Excerpt:
----
6. Once the contents of the plaint are taken as correct, and there is no dispute with respect to the construction being made on the third floor of the property jointly by the parties i.e. with consent of both the parties, and that appellant/plaintiff was very much a part of the entire process of construction, clearly there is an implied agreement that the appellant/plaintiff was to take in ownership whatever was constructed in the front portion of the third floor and respondent/defendant was to take whatever was constructed on the back portion of the third floor.
7. During the course of arguments in order to ensure that there is justice and equity, counsel for the respondent/defendant very fairly suggested that if the appellant/plaintiff feels that the back portion in excess of 50 sq. yards is illegally with the respondent/defendant, and the so called additional area of 9.12 sq. yards, (which will really almost become part of the walls), is not to fall to the constructed area of the respondent/defendant at the rear, then the respondent/defendant will very happily give her portion to the appellant/plaintiff and take the appellant’s/plaintiff’s lesser share as that falling to the respondent/defendant on this aspect the counsel for the appellant/plaintiff took a pass over for taking instructions and after taking instructions it is stated that the appellant/plaintiff is not agreeable to the proposal that the appellant/plaintiff can take the back portion which is allegedly more of 9.12 sq. yards and the respondent/defendant can take the front portion which is less by about 9.12 sq. yards.
8. In my opinion, therefore the conduct of the respondent/defendant can be said to be more than fair and really it shows that the sisters during the construction constructed their respective areas with minor changes as per implied agreement between them, and which may will in reality fall into area of walls, and consequently I do not find any illegality in the impugned judgment rejecting the plaint.
9. In view of the aforesaid, I do not find any merit in the appeal and the same is hereby dismissed.
----
Dataset:
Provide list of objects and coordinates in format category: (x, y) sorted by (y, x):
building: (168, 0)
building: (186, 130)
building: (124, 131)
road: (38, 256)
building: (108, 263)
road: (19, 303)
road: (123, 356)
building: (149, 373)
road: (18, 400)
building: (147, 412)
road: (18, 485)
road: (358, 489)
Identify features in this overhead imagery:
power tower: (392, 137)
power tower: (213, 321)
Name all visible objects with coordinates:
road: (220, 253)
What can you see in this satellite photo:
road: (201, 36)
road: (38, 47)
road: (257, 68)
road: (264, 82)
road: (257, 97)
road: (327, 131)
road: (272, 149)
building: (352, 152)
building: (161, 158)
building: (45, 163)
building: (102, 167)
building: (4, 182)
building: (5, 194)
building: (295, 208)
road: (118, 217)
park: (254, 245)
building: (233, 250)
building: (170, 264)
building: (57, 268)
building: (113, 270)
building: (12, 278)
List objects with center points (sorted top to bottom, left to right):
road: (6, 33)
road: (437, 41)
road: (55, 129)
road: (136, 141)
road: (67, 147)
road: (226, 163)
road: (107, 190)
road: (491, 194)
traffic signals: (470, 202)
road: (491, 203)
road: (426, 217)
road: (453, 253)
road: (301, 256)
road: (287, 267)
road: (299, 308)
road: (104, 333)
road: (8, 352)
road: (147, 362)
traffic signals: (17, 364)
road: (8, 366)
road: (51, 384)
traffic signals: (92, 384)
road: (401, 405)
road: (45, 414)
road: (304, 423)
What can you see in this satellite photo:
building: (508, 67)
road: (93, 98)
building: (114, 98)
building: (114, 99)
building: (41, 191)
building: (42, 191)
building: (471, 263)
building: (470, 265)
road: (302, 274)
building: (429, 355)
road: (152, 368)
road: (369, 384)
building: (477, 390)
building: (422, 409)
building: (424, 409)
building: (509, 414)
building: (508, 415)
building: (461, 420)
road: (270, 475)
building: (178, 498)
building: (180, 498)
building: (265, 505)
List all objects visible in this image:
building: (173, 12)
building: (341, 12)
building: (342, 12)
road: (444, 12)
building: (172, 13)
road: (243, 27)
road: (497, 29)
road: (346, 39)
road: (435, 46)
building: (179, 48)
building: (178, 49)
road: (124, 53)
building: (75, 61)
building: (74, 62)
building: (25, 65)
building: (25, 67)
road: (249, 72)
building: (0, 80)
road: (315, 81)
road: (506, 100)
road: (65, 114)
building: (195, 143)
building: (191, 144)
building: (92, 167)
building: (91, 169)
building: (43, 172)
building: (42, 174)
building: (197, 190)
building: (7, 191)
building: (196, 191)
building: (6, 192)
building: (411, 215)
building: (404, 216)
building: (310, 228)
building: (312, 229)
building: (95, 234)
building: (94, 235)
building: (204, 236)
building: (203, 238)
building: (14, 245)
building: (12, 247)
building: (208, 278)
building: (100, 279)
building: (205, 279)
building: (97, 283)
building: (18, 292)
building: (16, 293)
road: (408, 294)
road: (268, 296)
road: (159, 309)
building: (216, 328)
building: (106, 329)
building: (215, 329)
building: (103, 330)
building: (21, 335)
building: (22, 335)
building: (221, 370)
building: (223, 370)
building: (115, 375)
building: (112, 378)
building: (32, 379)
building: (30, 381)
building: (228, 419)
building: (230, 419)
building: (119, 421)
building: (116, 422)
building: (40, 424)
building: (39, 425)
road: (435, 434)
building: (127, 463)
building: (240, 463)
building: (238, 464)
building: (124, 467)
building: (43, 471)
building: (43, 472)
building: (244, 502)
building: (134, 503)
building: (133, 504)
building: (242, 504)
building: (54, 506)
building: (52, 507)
----
What to work on: Reproduce the excerpt above on the third-floor construction dispute in full, word for word.

Exercise answer:
6. Once the contents of the plaint are taken as correct, and there is no dispute with respect to the construction being made on the third floor of the property jointly by the parties i.e. with consent of both the parties, and that appellant/plaintiff was very much a part of the entire process of construction, clearly there is an implied agreement that the appellant/plaintiff was to take in ownership whatever was constructed in the front portion of the third floor and respondent/defendant was to take whatever was constructed on the back portion of the third floor.
7. During the course of arguments in order to ensure that there is justice and equity, counsel for the respondent/defendant very fairly suggested that if the appellant/plaintiff feels that the back portion in excess of 50 sq. yards is illegally with the respondent/defendant, and the so called additional area of 9.12 sq. yards, (which will really almost become part of the walls), is not to fall to the constructed area of the respondent/defendant at the rear, then the respondent/defendant will very happily give her portion to the appellant/plaintiff and take the appellant’s/plaintiff’s lesser share as that falling to the respondent/defendant on this aspect the counsel for the appellant/plaintiff took a pass over for taking instructions and after taking instructions it is stated that the appellant/plaintiff is not agreeable to the proposal that the appellant/plaintiff can take the back portion which is allegedly more of 9.12 sq. yards and the respondent/defendant can take the front portion which is less by about 9.12 sq. yards.
8. In my opinion, therefore the conduct of the respondent/defendant can be said to be more than fair and really it shows that the sisters during the construction constructed their respective areas with minor changes as per implied agreement between them, and which may will in reality fall into area of walls, and consequently I do not find any illegality in the impugned judgment rejecting the plaint.
9. In view of the aforesaid, I do not find any merit in the appeal and the same is hereby dismissed.